Y. A. Mayi1, M. Dal1, P. Peyre1, M. Bellet2, C. Metton3, C. Moriconi3, R. Fabbro1
1Laboratoire PIMM, Arts et Metiers, Paris, France
2CEMEF, MINES ParisTech, Sophia Antipolis, France
3Safran Additive Manufacturing, Paris, France
发布日期 2020

The present work introduces a new methodology, based on COMSOL Multiphysics® Application Builder, to account for the “beam trapping” effect in multiphysical modelling of laser welding.

Incident intensities involved in laser welding processes are high enough to induce material vaporization. When such phenomenon occurs, a depression is exerted onto the melt pool by action-reaction principle. As this vapor depression reaches a critical aspect ratio, the incident laser irradiation is reflected several times by the melt pool and get somewhat "trapped", defining the keyhole melting mode. The energy coupling of the whole system thus increases, and the keyhole becomes unstable, as the laser incident power is redistributed heterogeneously by multi-reflections effect. It is thus determinant to account for this phenomenon in multiphysical modelling of laser welding, to better understand keyhole formation process and to assess the conditions of its stability.

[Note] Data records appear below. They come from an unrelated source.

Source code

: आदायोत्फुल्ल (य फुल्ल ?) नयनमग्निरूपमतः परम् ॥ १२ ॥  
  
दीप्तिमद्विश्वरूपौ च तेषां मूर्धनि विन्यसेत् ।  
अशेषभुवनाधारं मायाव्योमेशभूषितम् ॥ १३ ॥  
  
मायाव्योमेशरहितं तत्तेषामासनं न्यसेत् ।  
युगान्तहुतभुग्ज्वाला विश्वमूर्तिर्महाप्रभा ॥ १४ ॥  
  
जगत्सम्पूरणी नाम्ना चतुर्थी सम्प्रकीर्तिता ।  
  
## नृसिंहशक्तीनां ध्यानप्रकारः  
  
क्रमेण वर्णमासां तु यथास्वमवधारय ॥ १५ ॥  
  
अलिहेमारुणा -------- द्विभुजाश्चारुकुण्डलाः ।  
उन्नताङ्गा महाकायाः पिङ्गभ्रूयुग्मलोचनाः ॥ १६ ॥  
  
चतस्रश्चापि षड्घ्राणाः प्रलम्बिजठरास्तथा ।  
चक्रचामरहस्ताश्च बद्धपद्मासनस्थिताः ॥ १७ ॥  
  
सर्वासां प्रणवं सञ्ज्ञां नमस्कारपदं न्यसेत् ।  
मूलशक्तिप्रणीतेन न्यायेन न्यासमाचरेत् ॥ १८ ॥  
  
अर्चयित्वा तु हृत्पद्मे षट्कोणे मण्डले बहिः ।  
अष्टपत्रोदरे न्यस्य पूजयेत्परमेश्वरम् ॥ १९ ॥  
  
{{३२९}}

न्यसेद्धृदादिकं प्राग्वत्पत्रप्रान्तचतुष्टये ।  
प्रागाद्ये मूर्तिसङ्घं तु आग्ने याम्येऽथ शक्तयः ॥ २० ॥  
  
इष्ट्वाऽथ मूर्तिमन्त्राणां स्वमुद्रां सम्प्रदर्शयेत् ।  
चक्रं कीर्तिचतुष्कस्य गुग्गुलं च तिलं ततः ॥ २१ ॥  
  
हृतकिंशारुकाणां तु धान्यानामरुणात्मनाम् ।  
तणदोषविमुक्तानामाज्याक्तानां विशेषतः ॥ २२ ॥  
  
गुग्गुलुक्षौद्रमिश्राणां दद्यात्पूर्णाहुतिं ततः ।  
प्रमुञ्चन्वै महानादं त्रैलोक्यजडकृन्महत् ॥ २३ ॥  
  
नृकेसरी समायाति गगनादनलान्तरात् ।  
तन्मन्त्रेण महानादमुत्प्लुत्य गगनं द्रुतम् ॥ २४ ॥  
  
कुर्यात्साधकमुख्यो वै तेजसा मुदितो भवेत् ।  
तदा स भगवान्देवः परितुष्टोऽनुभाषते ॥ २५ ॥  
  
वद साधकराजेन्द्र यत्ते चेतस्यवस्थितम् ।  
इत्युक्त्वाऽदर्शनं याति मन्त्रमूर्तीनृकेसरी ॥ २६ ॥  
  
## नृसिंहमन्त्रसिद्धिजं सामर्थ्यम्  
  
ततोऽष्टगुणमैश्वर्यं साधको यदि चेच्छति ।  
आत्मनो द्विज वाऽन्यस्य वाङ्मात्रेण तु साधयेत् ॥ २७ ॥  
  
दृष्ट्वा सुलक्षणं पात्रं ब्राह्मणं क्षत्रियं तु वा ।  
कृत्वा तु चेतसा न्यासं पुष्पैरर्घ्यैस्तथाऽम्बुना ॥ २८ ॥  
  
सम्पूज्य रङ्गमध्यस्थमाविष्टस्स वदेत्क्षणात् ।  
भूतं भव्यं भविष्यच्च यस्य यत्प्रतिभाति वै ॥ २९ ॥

To achieve these objectives, the methodology works as follows. On one hand, there is a melt pool model developed with COMSOL Multiphysics® CFD Module, which account for relevant physics to treat the hydrodynamic problem – surface tension, Marangoni convection, recoil pressure. The Arbitrary Lagrangian Eulerian (ALE) method is additionally used to track the metal/gas interface, as it deforms under the action of recoil pressure. On the other hand, there is a laser beam model based on Ray Optics Module, to compute the absorbed laser heat flux in accordance with the keyhole geometry. Both models are run sequentially via a JAVA® method, developed with COMSOL Multiphysics® Application Builder, so that laser heat source is updated self consistently, as the keyhole forms, deforms and fluctuates.

Despite its simplicity, the method is quite efficient and allow simulating transient keyhole formation in accordance with most recent state-of-the-art dynamic x-ray images.